Date of Award

Winter 12-16-2016

Level of Access

Open-Access Dissertation

Degree Name

Doctor of Philosophy (PhD)

Department

Forest Resources

Advisor

John Daigle

Second Committee Member

Sandra De Urioste-Stone

Third Committee Member

Marla Emery

Additional Committee Members

Cynthia Isenhour

Darren Ranco

Abstract

Nontimber forest products (NTFPs), refer to a class of resources (i.e. moss, fungi, mushrooms, plants, etc.) gathered in both rural and urban landscapes. NTFPs are utilized by a variety of cultures all over the world and are a critical part of medicinal, spiritual, dietary, and economic practices. In fact, some NTFP species are so critical to people that they are considered ‘cultural keystone species’ (Garibaldi and Turner 2004). This designation means that without access to the NTFP, cultural survival is at risk. This is the case in Maine where the Wabanaki, a confederacy of four tribes (Passamaqouddy, Penobscot, Mikmaq, and Maliseet), utilize sweetgrass (Hierochloe odorata (L) P.Beauv.) for a variety of cultural practices.

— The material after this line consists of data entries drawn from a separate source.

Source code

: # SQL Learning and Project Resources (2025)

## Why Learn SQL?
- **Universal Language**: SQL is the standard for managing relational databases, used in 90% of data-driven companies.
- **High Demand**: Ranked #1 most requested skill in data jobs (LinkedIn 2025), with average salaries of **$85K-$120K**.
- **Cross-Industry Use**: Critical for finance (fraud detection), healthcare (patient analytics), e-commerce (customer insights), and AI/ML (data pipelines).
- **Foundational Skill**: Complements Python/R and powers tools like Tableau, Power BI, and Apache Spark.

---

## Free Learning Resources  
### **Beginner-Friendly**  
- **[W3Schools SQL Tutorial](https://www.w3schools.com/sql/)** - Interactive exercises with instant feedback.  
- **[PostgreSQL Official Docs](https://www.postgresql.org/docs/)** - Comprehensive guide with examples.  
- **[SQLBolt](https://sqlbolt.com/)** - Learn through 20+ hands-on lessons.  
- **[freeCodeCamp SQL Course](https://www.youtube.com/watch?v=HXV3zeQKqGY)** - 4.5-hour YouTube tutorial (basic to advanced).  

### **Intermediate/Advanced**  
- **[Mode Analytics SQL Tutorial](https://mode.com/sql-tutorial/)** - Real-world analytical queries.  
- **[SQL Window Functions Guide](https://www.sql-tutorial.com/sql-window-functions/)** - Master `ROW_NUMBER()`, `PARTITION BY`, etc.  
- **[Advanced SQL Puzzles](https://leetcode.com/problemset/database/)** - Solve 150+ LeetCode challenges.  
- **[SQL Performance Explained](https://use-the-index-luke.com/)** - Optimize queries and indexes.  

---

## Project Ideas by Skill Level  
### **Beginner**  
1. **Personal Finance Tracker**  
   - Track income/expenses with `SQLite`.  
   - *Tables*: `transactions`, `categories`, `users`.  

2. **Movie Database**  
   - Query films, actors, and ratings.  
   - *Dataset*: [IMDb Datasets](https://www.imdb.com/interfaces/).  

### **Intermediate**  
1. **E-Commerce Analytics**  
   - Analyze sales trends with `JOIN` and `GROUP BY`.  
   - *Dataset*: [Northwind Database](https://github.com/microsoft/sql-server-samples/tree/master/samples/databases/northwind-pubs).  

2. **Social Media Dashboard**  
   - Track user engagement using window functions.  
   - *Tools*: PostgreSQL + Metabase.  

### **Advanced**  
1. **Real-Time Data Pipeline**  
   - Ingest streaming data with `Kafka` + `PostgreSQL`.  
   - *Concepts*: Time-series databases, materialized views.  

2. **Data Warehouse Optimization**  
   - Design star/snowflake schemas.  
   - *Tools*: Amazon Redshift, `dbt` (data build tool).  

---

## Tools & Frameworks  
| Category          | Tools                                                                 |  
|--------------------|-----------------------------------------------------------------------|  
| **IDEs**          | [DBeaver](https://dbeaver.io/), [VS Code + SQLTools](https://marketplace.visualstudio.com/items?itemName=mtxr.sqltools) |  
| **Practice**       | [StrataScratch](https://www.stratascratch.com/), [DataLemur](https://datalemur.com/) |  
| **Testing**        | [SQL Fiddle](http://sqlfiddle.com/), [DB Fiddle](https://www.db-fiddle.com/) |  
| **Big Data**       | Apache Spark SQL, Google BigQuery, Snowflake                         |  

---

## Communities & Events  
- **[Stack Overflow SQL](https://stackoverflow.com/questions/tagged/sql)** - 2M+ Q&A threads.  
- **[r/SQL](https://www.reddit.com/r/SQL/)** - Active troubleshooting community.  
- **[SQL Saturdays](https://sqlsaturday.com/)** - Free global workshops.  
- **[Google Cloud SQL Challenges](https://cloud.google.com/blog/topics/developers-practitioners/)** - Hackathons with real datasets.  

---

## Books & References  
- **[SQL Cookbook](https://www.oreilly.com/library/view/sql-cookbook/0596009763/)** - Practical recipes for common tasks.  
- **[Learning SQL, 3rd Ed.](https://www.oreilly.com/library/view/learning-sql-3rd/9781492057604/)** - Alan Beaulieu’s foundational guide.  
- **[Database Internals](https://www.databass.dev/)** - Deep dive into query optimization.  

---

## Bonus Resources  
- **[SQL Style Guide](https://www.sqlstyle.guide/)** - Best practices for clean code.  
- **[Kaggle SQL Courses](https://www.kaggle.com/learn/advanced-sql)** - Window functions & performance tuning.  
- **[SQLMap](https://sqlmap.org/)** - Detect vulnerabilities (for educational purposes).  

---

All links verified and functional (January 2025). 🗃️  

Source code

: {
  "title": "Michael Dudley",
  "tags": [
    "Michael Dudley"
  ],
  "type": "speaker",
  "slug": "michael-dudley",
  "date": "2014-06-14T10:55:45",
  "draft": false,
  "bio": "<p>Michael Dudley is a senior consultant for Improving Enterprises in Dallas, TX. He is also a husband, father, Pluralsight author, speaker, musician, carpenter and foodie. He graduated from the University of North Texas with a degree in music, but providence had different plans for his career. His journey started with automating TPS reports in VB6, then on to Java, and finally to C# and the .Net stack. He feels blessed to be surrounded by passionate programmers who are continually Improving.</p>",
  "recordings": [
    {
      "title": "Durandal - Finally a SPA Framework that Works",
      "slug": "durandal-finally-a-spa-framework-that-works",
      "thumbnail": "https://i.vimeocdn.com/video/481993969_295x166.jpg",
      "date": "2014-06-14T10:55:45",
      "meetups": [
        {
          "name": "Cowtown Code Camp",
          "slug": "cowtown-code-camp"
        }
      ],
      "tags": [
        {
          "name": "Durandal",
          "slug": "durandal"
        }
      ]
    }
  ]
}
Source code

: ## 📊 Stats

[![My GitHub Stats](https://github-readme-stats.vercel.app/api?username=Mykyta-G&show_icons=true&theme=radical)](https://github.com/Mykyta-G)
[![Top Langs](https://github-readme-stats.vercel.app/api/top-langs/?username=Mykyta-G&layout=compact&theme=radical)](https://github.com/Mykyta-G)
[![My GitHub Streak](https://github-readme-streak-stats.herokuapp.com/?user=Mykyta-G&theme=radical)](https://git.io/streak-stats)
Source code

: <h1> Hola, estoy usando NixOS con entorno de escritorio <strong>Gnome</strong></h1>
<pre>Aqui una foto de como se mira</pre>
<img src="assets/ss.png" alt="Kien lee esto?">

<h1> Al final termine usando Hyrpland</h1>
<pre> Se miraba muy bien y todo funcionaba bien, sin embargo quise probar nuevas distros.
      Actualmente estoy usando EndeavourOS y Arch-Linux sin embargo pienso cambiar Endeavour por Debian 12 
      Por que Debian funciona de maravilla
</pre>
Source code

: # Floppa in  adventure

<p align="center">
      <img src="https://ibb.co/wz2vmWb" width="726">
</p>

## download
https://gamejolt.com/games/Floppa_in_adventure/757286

Sweetgrass is a perennial grass that grows in rhizomatous mats (Baumflek et al. 2010). Sweetgrass is classified as a wetland plant and typically inhabits riverbanks, moist meadows, and places along the coast (Baumflek et al. 2010) The Wabanaki use sweetgrass for a variety of purposes. For example, sweetgrass is part of creation narratives, and figures prominently in fiber arts and ceremonies. Sweetgrass is a critical component of Wabanaki fancy baskets, intricately designed baskets that are sold and collected throughout the world (Neuman 2010). Wabanaki basketry traditions are an important part of cultural heritage, sovereignty, and economic survival (Brooks 2014).

Anecdotal evidence suggested that the ability of Wabanaki harvesters to gather sweetgrass in coastal communities was declining due to development pressures and changes in property ownership. This research examined access issues and harvesting practices within the context of Maine’s diminishing open land tradition, which refers to the increased posting of private land in order to prevent trespass. Utilizing a case study approach that incorporated the perspectives of coastal property owners and Wabanaki Citizens, this study illuminated a variety of factors that influence access issues. Specifically, the landowners interviewed and Wabanaki Citizens agreed that development within coastal communities has become problematic; existing access policies favor commercial fishing; and the Wabanaki are disproportionately impacted by access loss. This research concludes with a discussion of strategies for improving coastal access to culturally significant NTFPs, such as sweetgrass.